TFVC Check-in changes

The first task checks in any changes and deletes you’ve made to your $(Build.SourcesDirectory), optionally scoped to a specific path. It’s able to by-pass your checkin policies and can optionally suppress a CI build by adding a specific comment.

Since Build 2015 uses Local workspaces any edit or delete is automatically detected.
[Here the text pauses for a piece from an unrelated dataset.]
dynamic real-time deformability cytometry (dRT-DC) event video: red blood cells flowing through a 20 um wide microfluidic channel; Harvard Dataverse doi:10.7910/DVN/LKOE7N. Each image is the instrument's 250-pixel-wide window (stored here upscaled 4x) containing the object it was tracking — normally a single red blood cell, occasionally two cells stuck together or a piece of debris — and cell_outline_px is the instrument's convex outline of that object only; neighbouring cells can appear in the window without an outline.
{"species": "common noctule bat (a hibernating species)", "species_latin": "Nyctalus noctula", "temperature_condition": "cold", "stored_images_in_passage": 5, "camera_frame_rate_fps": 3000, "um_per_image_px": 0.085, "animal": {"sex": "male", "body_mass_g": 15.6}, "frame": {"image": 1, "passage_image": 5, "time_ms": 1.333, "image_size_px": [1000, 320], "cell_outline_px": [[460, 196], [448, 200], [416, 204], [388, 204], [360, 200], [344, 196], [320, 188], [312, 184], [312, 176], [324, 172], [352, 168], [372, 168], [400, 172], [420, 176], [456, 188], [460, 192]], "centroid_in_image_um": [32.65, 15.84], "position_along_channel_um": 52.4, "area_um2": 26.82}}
  • I understand – if your build system dived into an endless loop, uses up all your build minutes or destroys your source tree by accident. You’ve signaled you understand this risk, the task won’t work without this consent.
  • Files to check in – specify one or more paths, separated by ; or newline. While wildcards (?, *) are supported, they’re not the same as the minimatch patterns used by other build tasks. 
  • Recursion – controls whether you’ll be checking in just the current folder/file (None), one level below the selected path (One Level) or all levels below the selected path (Full).
  • Check-in comment The comment which will show up in the source control history for this changeset.
  • Notes – specify one or more checkin notes using the following format Name=Value separated by ; or newline.
Policy Override
  • Bypass CI on check in – adds a special string to the check-in comment to ensure that no other build is triggered.
  • Override policies – to override any check-in policies or changeset-notes that may be required by your administrator.
  • Override reason – when enabling Override Policies, you’re required to specify a reason. This reason is stored with the changeset.

TFVC Add new files

Unlike edits and deletes, additions aren’t automatically checked in, they need to be signaled before they’ll be picked up by the Check-in task. Adding them is simple, just specify the paths you want included and they’ll be added to the list.
  • Files to add – specify one or more paths, separated by ; or newline. While wildcards (?, *) are supported, they’re not the same as the minimatch patterns used by other build tasks. 
  • Recursive – controls whether you’ll be checking in just the current folder/file (unechecked), or all levels below the selected path (checked).
  • Apply Localitem Exclusions – will ignore files that are specified in your .tfignore file if your repository has one.


To install these tasks you’ll need to install Node.js and the tfs-cli node package using the instructions described here. Then configure your Project Collection uri using tfx login. After that you can either run the publish.ps1 . script in the repository or issue the tfx build tasks upload command yourself for each task you’re interested in.
To install these tasks to a TFS 2015 server, you’ll need to configure Basic Authentication on your application tier or use this trick to let Fiddler handle the authentication for you.